(EXERCISE INPUT begins)
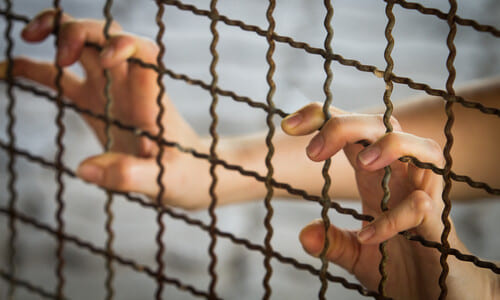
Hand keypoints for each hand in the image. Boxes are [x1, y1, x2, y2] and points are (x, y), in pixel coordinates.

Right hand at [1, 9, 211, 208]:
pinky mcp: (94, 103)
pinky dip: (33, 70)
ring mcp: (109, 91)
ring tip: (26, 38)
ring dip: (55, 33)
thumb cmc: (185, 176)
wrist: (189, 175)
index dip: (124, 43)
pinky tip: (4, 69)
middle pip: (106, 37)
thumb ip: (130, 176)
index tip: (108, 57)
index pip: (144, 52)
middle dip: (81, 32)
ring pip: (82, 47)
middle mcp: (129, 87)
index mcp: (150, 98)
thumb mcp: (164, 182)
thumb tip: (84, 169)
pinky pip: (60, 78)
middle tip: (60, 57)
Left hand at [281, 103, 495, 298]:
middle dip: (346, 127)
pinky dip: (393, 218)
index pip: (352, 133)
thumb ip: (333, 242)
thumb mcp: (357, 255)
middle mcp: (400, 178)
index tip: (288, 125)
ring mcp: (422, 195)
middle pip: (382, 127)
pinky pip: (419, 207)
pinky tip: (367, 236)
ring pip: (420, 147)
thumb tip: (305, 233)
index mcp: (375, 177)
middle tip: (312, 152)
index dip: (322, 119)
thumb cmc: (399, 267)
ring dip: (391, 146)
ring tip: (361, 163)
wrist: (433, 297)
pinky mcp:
(EXERCISE INPUT ends)
§ **PROMPT**
Return all the material exactly, skipping pictures.

§ **OUTPUT**
Hand keypoints for each hand in the image. Boxes are [x1, y1, x2, y2] and points are (x, y), in pixel coordinates.

Right hand at [1, 9, 211, 208]:
pinky mcp: (94, 103)
pinky dip: (33, 70)
ring mcp: (109, 91)
ring tip: (26, 38)
ring dip: (55, 33)
thumb cmc: (185, 176)
wrist: (189, 175)
index dip: (124, 43)
pinky tip: (4, 69)
middle pip: (106, 37)
thumb ip: (130, 176)
index tip: (108, 57)
index pip: (144, 52)
middle dip: (81, 32)
ring pip: (82, 47)
middle mcp: (129, 87)
index mcp: (150, 98)
thumb mcp: (164, 182)
thumb tip: (84, 169)
pinky pip: (60, 78)
middle tip: (60, 57)
Left hand at [281, 103, 495, 298]:
middle dip: (346, 127)
pinky dip: (393, 218)
index pip: (352, 133)
thumb ip: (333, 242)
thumb mcp: (357, 255)
middle mcp: (400, 178)
index tip: (288, 125)
ring mcp: (422, 195)
middle pip: (382, 127)
pinky pip: (419, 207)
pinky tip: (367, 236)
ring pip: (420, 147)
thumb tip: (305, 233)
index mcp: (375, 177)
middle tip: (312, 152)
index dip: (322, 119)
thumb cmc: (399, 267)
ring dip: (391, 146)
ring tip: (361, 163)
wrist: (433, 297)
pinky mcp:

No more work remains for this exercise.